_Texte_.
····················

Au demeurant, Dewey refuse catégoriquement d’édifier un raisonnement nostalgique ou erroné. Il est hors de question de renverser les termes du problème et, par exemple, d’accuser les sciences d’être à l’origine d’un péril, au point qu’il serait nécessaire de les mettre sous tutelle. Nulle attaque contre la science, dans cet ouvrage. En revanche, il est bien question de changer la philosophie et nos morales. La reconstruction de la philosophie doit s’appuyer sur une double reconnaissance : les maux qui découlent aujourd’hui de l’introduction de la science dans le champ du quotidien sont bien réels, mais ils sont dus à l’immunité critique et scientifique dont a bénéficié l’éthique constitutive des vieux rituels institutionnels. Il est clair que, de ce point de vue, notre époque n’a pas modifié les principes moraux qu’elle a inventé jadis, alors que les sciences se sont transformées. C’est de cela qu’il convient de se préoccuper.
Reconstruire la philosophie
La démarche se déploie de la manière suivante. Après avoir déterminé un nouveau paradigme en philosophie, l’auteur détaille cinq champs de reconstruction : la place des sciences, le rapport de l’expérience et de la raison, les conceptions du rapport idée-réel, la logique, l’éthique. Il englobe ces cinq champs dans les deux dimensions d’une réflexion historique et d’une analyse des enjeux de cette reconstruction aujourd’hui.

····················

_Données sources_.
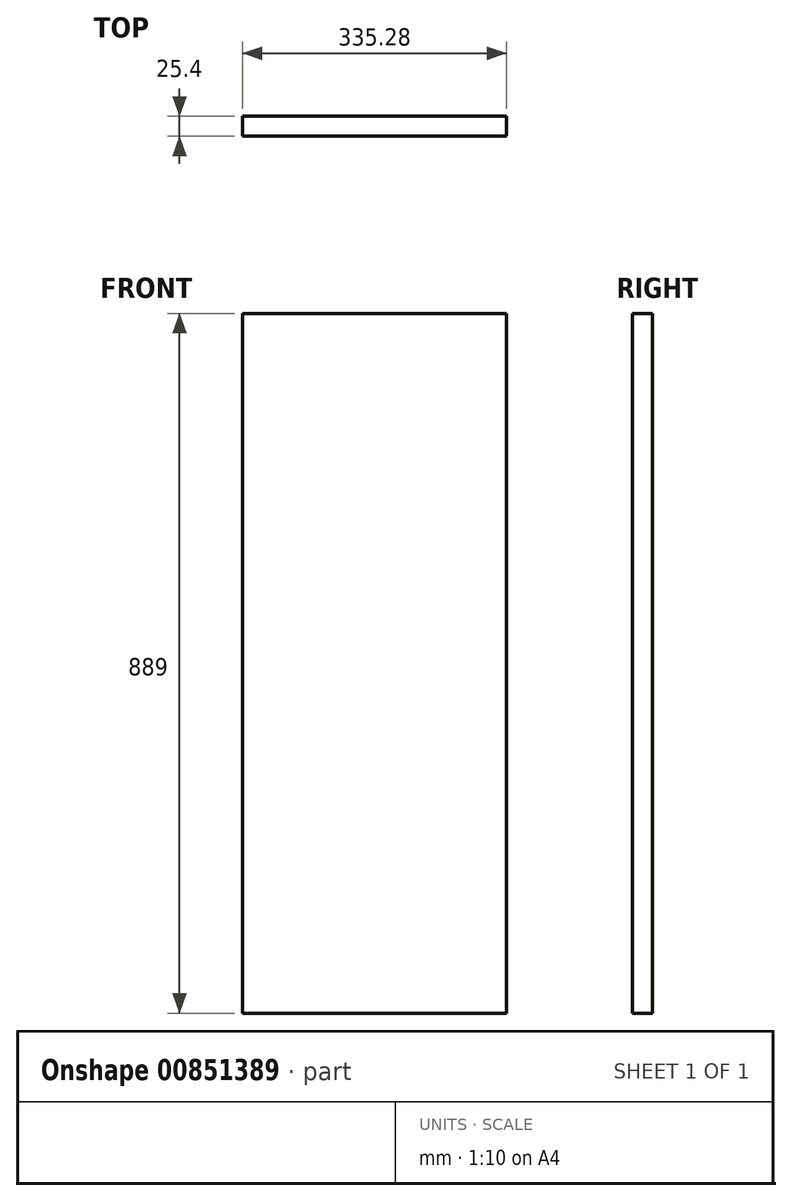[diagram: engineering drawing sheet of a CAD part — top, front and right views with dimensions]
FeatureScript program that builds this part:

····················

_Tâches à réaliser_.
1. D'après le texte sur Dewey, combien de champs de reconstruction l'auteur détaille-t-il ?
2. Recopiez fidèlement, dans le texte sur Dewey, tout ce qui va de « Reconstruire la philosophie » jusqu'à « cette reconstruction aujourd’hui. » inclus.

_Réponses dans l'ordre_.
1. Cinq : la place des sciences, le rapport de l'expérience et de la raison, les conceptions du rapport idée-réel, la logique et l'éthique.

2.
Reconstruire la philosophie
La démarche se déploie de la manière suivante. Après avoir déterminé un nouveau paradigme en philosophie, l’auteur détaille cinq champs de reconstruction : la place des sciences, le rapport de l’expérience et de la raison, les conceptions du rapport idée-réel, la logique, l’éthique. Il englobe ces cinq champs dans les deux dimensions d’une réflexion historique et d’une analyse des enjeux de cette reconstruction aujourd’hui.